▶ _Work order A_: From the Har Nof attack report, copy everything from "The attack initially" down to "of First Sergeant." word for word.
▶ _Work order B_: Shorten the paragraph of the Har Nof attack report that begins "The attack initially claimed" into a list of its main facts.
▶ _Work order C_:
Answer these questions from the Har Nof attack report:
(i) On what day and date did Shaare Zedek's trauma response teams respond?
(ii) How many of the injured were transferred to Shaare Zedek Medical Center?
(iii) In what month and year did Zidan Sif join the Israel Police?

▶ _Reading passage_:
= = =
Shaare Zedek’s trauma response teams again responded on Tuesday morning, November 18, following a terror attack in the nearby Har Nof neighborhood.
The attack initially claimed the lives of four people (Rabbi Moshe Twersky, Rabbi Avraham Shmuel Goldberg, Rabbi Kalman Levine, and Aryeh Kupinsky) took place at the Kehilat Bnei Torah synagogue on Shimon Agassi St. during morning prayers and involved the use of meat cleavers, knives and guns. In addition to those killed at the scene, approximately eight others were injured including three who were transferred to Shaare Zedek Medical Center and are being treated at this time for injuries resulting from both stab wounds and gunshots. That evening, one of the wounded, Master Sergeant Zidan Sif, age 30 from Yanuh-Jat, who joined the Israel Police in April 2011 and served as a traffic control inspector at the Jerusalem Police Department, succumbed to his wounds. A member of Israel’s Druze community, Sif was posthumously promoted to the rank of First Sergeant.
= = =
▶ _Given entries_:
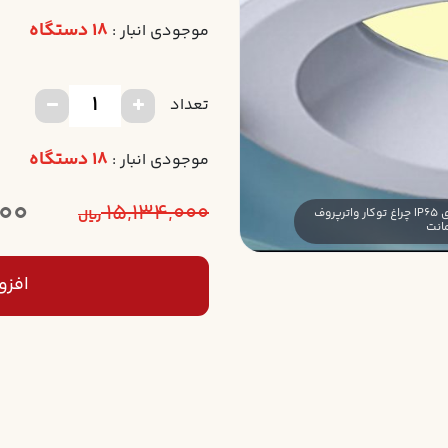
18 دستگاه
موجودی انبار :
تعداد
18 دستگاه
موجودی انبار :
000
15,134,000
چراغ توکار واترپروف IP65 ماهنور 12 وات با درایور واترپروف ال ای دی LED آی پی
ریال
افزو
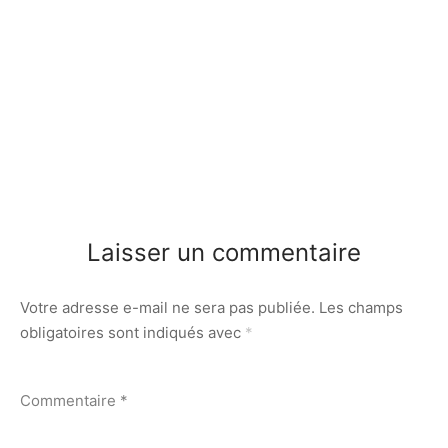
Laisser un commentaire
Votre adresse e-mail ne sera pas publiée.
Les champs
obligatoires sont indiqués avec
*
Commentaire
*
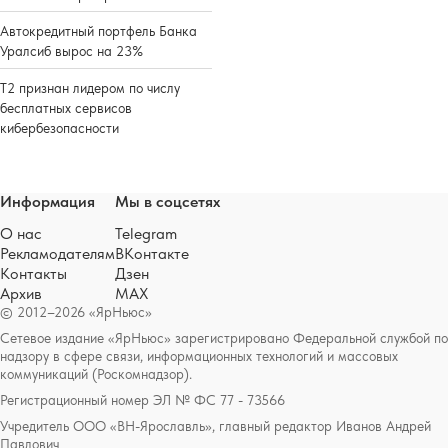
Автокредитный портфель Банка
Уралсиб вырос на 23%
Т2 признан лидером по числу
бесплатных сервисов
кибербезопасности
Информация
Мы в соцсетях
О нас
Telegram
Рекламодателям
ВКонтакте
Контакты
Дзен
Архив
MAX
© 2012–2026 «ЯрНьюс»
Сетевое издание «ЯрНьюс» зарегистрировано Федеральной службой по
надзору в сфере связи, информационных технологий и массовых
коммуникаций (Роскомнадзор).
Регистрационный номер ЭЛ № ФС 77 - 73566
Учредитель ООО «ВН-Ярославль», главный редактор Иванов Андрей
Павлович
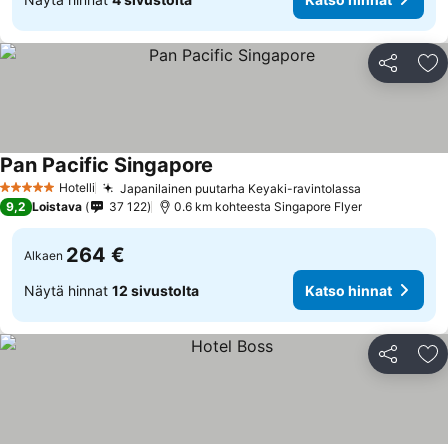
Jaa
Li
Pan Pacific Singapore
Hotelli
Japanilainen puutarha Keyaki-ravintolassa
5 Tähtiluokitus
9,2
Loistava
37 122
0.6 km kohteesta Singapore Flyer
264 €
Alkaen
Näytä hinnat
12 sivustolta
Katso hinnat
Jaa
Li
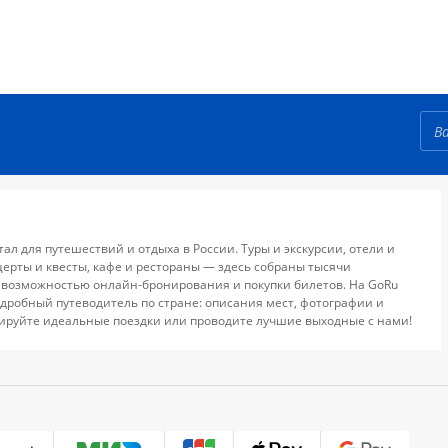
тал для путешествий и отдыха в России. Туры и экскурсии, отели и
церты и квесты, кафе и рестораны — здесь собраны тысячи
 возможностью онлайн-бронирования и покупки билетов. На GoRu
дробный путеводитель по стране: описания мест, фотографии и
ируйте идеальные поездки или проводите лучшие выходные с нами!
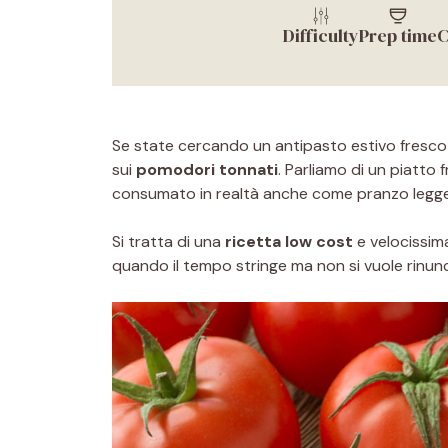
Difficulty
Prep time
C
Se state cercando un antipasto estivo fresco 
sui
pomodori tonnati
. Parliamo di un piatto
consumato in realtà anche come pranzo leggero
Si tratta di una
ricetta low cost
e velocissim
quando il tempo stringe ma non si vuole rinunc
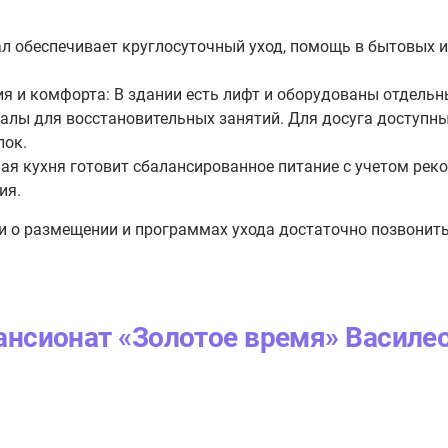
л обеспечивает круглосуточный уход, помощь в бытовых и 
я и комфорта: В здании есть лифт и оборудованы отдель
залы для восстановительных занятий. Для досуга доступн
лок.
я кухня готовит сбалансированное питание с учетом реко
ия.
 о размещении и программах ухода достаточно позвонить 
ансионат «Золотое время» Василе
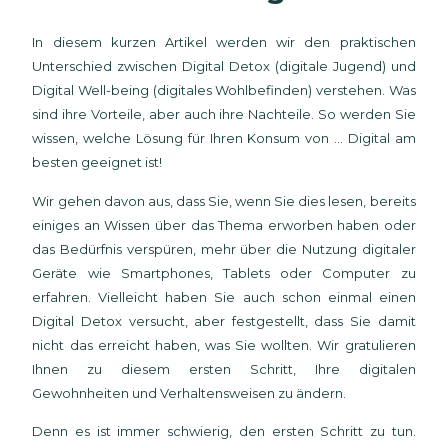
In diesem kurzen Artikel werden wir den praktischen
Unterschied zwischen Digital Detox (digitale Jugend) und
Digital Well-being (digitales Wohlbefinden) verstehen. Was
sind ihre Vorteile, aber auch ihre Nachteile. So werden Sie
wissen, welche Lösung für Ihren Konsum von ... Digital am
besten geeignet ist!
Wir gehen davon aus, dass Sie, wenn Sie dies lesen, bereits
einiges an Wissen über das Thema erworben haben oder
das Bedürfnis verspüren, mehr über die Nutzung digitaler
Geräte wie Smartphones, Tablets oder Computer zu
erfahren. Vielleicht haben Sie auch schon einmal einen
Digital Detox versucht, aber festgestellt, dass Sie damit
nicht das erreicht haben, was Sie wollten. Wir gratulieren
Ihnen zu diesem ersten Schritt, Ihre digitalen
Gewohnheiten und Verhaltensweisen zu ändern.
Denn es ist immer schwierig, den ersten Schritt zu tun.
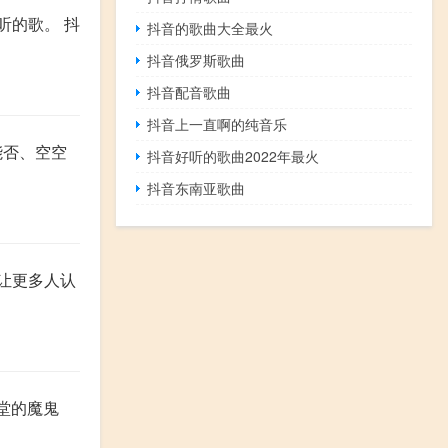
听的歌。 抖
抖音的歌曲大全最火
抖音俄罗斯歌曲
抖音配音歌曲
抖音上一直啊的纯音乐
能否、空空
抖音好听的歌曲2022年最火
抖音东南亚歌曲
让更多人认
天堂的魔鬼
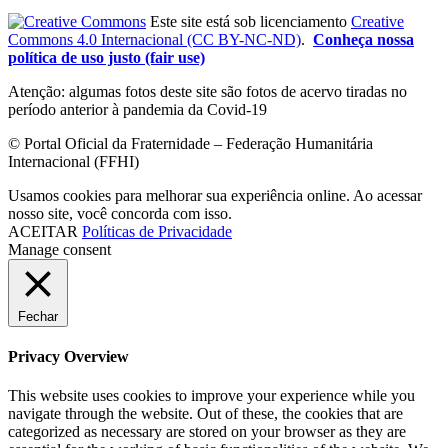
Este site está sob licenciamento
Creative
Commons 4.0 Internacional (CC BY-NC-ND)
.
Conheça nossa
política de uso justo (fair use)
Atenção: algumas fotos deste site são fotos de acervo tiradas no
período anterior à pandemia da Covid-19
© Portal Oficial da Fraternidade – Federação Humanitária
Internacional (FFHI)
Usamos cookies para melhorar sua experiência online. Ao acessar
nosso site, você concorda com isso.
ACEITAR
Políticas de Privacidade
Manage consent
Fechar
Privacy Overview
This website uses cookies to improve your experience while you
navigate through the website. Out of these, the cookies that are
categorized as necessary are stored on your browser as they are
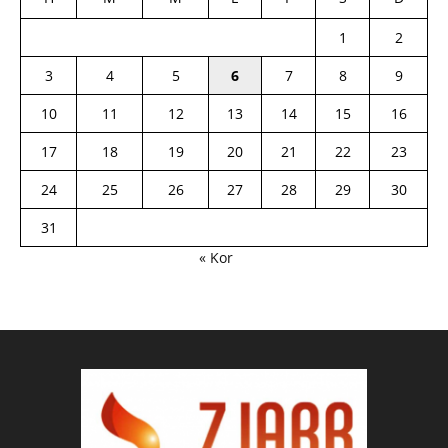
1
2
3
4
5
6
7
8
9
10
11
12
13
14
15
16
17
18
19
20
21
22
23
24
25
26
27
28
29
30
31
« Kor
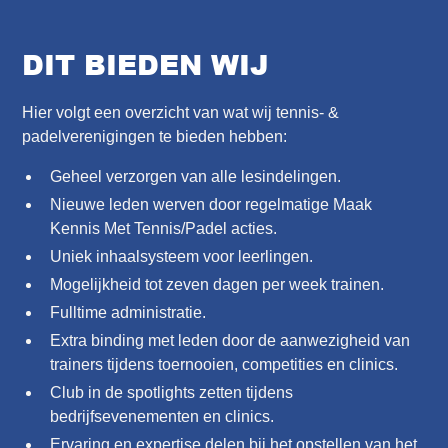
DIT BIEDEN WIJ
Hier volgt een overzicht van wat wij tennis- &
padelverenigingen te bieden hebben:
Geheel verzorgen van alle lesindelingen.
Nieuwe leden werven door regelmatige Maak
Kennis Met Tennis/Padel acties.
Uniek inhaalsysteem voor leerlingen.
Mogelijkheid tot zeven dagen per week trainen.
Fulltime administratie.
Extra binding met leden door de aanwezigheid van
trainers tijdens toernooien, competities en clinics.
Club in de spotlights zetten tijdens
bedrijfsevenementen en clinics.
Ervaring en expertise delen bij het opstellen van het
= = =
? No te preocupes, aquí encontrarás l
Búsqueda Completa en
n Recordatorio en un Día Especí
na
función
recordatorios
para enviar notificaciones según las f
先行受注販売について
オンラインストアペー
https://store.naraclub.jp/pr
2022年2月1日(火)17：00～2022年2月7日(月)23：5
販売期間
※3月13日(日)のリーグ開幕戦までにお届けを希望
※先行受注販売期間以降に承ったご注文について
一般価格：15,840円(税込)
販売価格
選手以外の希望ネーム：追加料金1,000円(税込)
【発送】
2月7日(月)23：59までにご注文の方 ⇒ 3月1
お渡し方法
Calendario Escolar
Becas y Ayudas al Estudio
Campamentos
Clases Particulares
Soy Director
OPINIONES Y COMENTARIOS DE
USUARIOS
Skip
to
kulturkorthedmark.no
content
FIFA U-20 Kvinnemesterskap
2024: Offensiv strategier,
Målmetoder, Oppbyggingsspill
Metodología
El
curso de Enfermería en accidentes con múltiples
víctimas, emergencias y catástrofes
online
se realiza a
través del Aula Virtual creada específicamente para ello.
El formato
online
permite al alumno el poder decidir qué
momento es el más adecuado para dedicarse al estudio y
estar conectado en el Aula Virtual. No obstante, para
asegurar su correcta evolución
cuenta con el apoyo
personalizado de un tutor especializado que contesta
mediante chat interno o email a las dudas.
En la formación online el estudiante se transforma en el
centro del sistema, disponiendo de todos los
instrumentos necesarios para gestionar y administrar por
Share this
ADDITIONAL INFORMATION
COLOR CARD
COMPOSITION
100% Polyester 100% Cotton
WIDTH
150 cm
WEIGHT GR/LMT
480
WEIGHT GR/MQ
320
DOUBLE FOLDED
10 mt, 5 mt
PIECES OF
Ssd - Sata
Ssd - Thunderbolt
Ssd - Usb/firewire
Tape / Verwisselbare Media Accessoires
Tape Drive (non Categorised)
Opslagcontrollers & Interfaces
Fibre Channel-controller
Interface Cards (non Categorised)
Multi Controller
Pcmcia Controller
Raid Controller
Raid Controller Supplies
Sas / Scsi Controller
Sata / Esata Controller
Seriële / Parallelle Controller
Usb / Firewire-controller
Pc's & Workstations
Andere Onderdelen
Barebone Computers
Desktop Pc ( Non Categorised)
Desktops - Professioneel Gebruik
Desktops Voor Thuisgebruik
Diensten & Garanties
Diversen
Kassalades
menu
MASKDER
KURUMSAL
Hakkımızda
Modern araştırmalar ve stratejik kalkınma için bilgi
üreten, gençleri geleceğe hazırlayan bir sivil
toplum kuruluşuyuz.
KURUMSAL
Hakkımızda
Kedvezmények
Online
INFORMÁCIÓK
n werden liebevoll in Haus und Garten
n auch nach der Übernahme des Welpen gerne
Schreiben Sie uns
= = =
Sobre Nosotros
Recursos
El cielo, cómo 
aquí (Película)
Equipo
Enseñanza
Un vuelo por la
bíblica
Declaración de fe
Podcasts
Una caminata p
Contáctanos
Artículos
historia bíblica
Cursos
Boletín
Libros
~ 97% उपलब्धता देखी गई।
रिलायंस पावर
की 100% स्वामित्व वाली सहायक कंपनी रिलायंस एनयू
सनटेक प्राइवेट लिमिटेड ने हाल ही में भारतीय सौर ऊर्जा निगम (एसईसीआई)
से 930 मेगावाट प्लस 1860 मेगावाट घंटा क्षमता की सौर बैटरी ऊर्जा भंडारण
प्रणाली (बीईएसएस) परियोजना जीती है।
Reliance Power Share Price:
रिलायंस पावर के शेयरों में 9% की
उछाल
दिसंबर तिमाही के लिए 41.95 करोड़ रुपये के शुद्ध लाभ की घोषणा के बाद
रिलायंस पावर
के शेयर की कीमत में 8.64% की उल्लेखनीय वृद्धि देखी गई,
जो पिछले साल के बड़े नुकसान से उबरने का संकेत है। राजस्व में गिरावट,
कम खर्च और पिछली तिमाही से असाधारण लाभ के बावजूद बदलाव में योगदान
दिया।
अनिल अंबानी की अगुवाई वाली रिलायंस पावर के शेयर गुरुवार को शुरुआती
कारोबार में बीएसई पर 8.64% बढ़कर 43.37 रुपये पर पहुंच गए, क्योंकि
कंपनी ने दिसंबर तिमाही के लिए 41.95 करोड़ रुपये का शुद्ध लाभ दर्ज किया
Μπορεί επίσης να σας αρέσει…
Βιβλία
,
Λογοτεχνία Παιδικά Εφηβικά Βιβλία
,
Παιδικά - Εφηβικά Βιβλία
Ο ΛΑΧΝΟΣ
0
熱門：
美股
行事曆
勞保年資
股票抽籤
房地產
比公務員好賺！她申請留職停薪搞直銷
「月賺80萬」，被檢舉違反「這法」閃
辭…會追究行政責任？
= = =
▶ _Task solution A_:
The attack initially claimed the lives of four people (Rabbi Moshe Twersky, Rabbi Avraham Shmuel Goldberg, Rabbi Kalman Levine, and Aryeh Kupinsky) took place at the Kehilat Bnei Torah synagogue on Shimon Agassi St. during morning prayers and involved the use of meat cleavers, knives and guns. In addition to those killed at the scene, approximately eight others were injured including three who were transferred to Shaare Zedek Medical Center and are being treated at this time for injuries resulting from both stab wounds and gunshots. That evening, one of the wounded, Master Sergeant Zidan Sif, age 30 from Yanuh-Jat, who joined the Israel Police in April 2011 and served as a traffic control inspector at the Jerusalem Police Department, succumbed to his wounds. A member of Israel’s Druze community, Sif was posthumously promoted to the rank of First Sergeant.

▶ _Task solution B_:
- The attack took place at the Kehilat Bnei Torah synagogue on Shimon Agassi St. during morning prayers.
- Meat cleavers, knives and guns were used.
- Four people were initially killed: Rabbi Moshe Twersky, Rabbi Avraham Shmuel Goldberg, Rabbi Kalman Levine, and Aryeh Kupinsky.
- About eight others were injured. Three were taken to Shaare Zedek Medical Center for stab and gunshot wounds.
- That evening, Master Sergeant Zidan Sif, 30, from Yanuh-Jat, died of his wounds. He was a member of Israel's Druze community and a traffic control inspector at the Jerusalem Police Department who had joined the Israel Police in April 2011.
- Sif was posthumously promoted to First Sergeant.

▶ _Task solution C_:
(i) Tuesday morning, November 18
(ii) Three
(iii) April 2011